▶ **YOUR TASK**:
Return every line of the material below that contains the word "wants". Case counts.

▶ **DATASET EXTRACT**:
"""

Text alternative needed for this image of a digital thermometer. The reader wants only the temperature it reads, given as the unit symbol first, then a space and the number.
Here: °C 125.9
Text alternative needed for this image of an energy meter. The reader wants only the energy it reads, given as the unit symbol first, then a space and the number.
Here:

"""
"""

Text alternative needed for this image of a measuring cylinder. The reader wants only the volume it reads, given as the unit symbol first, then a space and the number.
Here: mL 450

"""

▶ **EXERCISE SOLUTION**:
Text alternative needed for this image of a digital thermometer. The reader wants only the temperature it reads, given as the unit symbol first, then a space and the number.
Text alternative needed for this image of an energy meter. The reader wants only the energy it reads, given as the unit symbol first, then a space and the number.
Text alternative needed for this image of a measuring cylinder. The reader wants only the volume it reads, given as the unit symbol first, then a space and the number.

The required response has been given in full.